Woman fights off adult Bengal tiger with a stick to save her goat and lives to tell the tale
A woman in India has come forward with the story of how she managed to survive a fight with an adult wild tiger after she beat it with a stick. 23-year-old Rupali Meshram from the city of Nagpur, which is in the western state of Maharashtra, jumped to the defense of her panicked goat after the beast attacked it.
The young woman's mother though quickly and somehow pulled the girl into the house while she was busy fighting the tiger with a stick. After the epic battle was over, Meshram took a selfie with her mother who looks less than pleased with her daughter while the younger woman herself had blood all over her face.
The BBC reported that both Meshram and her mother were admitted into a hospital with only minor injuries after the fight with the wild animal. The news agency's website said that Meshram's doctor spoke with high praise of her "exemplary courage" but also said that the young woman was lucky that the tiger did not bite her or her mother.
Sadly, the poor goat did not make it but Meshram and her mother have made a full recovery from their minor injuries. Experts believe that tigers get a taste for the flesh of humans and become man-eaters if they have attacked a person at least once. The animals don't generally attack humans but with man and beast living so close to each other, encounters are bound to happen.
India is home to at least 2,226, based on the last count done in 2014, tigers roaming in the reserve forests that have been created to conserve their population. This is more than half of the population of the rest of the world put together.
Reports from the surrounding areas of conflicts between man and tiger are not that unusual. Dozens of the creatures die every year and most are due to poaching.
There are reports everywhere of people, pets and cattle being mauled to death by tigers and by other cats such as leopards. This happens due to humans encroaching more and more into the territories of these animals and the conflict will not cease if there is not enough damage control.
A man in the eastern state of West Bengal famously fought off a tiger in 2008 and lived to tell the tale.
Fatik Haldar was stuck in mud in almost 4-feet of water. This incident occurred in the Benifeli forest in the Sunderbans. The Sunderbans is often referred to as one of the natural wonders of the world. It is a large forest in the coastal region of the Bay of Bengal.

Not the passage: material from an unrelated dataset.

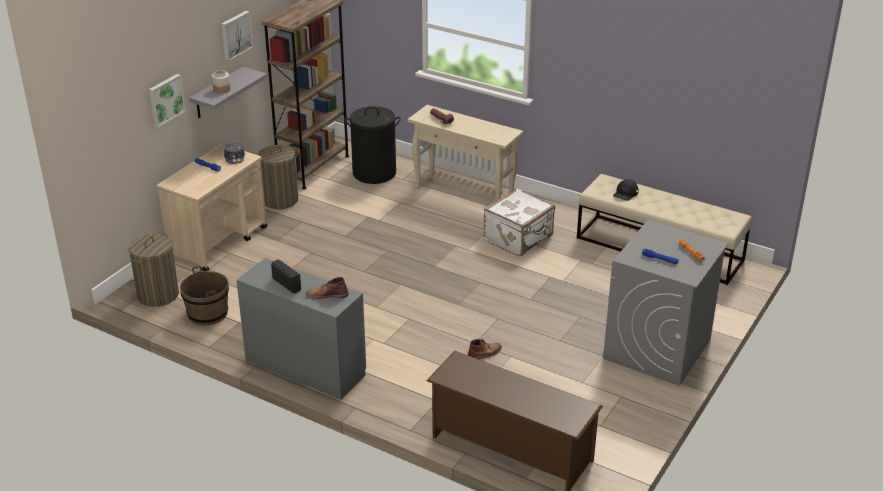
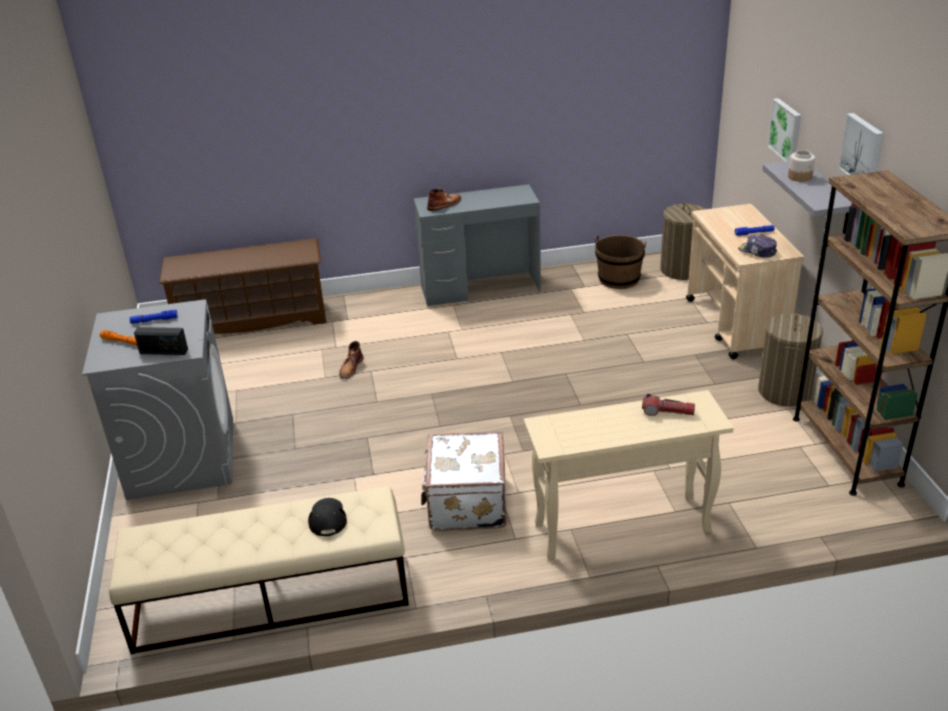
camera: 140 degrees right, 0 degrees up
radio [271,259,301,294] -> radio moved to [134,327,188,355]
black laundry basket [345,106,401,184] -> none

Haldar was fishing when he suddenly felt the agonizing pain of a tiger's canines in his flesh. He fought back by putting his fingers under the animal's jaws and essentially not letting it clamp down any further.
The Times of India interviewed Haldar, who had become a local legend in a short span of time, at the SSKM Hospital where he said: "I'll never go fishing again." He added: "No, I am not scared. Had it been so, I would not have survived. But I have to look after my children and wife. I don't have anyone else in my family to take care of them after I'm gone. I will have to find out some other means of livelihood now."
The Sunderbans is literally the only place in the world where tigers regularly hunt humans as prey even though there are multiple reports that come out across the country of attacks.